• Required work: Show, from the entries below, every line in which "Rescue" appears.

• Source material:
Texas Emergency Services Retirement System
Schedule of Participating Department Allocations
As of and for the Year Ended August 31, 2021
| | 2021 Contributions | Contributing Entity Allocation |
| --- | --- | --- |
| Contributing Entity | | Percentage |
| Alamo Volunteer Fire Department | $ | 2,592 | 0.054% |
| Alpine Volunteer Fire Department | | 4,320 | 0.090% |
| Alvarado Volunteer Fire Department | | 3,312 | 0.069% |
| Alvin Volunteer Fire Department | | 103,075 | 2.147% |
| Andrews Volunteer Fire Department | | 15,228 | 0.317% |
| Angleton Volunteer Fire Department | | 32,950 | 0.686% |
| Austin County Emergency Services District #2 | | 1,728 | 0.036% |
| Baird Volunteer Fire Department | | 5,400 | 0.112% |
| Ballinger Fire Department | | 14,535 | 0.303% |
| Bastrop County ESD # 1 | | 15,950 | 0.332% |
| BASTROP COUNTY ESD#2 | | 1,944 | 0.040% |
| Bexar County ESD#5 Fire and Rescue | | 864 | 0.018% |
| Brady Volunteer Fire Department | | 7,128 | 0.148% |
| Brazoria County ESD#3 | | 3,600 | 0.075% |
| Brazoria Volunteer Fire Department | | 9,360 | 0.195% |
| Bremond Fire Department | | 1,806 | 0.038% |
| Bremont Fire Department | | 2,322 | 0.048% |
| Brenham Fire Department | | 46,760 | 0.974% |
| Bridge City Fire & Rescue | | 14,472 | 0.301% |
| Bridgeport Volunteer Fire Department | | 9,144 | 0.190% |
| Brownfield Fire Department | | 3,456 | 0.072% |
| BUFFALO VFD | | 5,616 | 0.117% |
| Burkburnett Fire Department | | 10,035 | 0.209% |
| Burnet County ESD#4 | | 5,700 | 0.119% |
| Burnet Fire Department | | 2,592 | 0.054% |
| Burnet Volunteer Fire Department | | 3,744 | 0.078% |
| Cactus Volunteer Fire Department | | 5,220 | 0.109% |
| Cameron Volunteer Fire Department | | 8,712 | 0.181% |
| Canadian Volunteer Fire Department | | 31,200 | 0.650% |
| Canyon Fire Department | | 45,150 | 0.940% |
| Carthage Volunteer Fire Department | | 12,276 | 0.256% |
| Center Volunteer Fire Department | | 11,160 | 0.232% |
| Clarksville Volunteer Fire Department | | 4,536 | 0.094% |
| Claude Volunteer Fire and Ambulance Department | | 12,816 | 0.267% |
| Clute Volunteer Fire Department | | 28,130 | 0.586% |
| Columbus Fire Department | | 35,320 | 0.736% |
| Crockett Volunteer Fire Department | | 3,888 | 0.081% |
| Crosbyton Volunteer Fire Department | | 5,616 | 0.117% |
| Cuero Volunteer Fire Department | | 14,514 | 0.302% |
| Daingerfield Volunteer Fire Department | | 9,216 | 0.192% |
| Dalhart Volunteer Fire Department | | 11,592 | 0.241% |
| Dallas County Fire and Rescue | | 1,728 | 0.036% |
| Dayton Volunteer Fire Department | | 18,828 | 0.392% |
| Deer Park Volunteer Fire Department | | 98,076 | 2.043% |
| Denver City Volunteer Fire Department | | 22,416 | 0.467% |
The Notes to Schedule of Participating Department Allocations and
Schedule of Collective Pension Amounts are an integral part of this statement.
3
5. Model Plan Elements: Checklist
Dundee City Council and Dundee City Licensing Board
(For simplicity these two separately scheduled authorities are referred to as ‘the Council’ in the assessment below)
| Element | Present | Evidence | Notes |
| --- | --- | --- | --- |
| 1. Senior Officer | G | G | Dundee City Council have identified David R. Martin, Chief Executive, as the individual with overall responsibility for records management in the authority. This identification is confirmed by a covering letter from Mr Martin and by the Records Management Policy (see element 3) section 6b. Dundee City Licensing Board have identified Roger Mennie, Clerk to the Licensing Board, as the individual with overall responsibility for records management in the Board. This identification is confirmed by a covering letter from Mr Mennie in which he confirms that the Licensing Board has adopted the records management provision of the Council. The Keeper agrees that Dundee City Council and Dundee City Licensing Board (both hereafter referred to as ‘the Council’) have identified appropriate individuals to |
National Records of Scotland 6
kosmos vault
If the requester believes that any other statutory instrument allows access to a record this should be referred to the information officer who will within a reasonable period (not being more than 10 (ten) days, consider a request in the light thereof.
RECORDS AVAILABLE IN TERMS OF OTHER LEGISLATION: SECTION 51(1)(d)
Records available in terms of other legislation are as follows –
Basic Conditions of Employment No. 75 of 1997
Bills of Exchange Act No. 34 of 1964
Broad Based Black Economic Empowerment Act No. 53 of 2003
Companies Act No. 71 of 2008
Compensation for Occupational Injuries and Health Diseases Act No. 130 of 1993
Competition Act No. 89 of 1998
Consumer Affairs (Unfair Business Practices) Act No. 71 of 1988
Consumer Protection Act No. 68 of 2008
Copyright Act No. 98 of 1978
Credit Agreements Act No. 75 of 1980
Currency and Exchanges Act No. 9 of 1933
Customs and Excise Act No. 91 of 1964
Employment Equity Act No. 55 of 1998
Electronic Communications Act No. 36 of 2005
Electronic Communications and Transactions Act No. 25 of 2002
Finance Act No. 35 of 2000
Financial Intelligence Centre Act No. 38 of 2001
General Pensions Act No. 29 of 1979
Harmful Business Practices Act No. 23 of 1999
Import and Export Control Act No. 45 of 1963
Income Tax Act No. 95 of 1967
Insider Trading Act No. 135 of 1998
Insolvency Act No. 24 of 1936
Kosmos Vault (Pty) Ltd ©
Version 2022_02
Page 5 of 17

• Exercise answer:
| Bexar County ESD#5 Fire and Rescue | | 864 | 0.018% |
| Bridge City Fire & Rescue | | 14,472 | 0.301% |
| Dallas County Fire and Rescue | | 1,728 | 0.036% |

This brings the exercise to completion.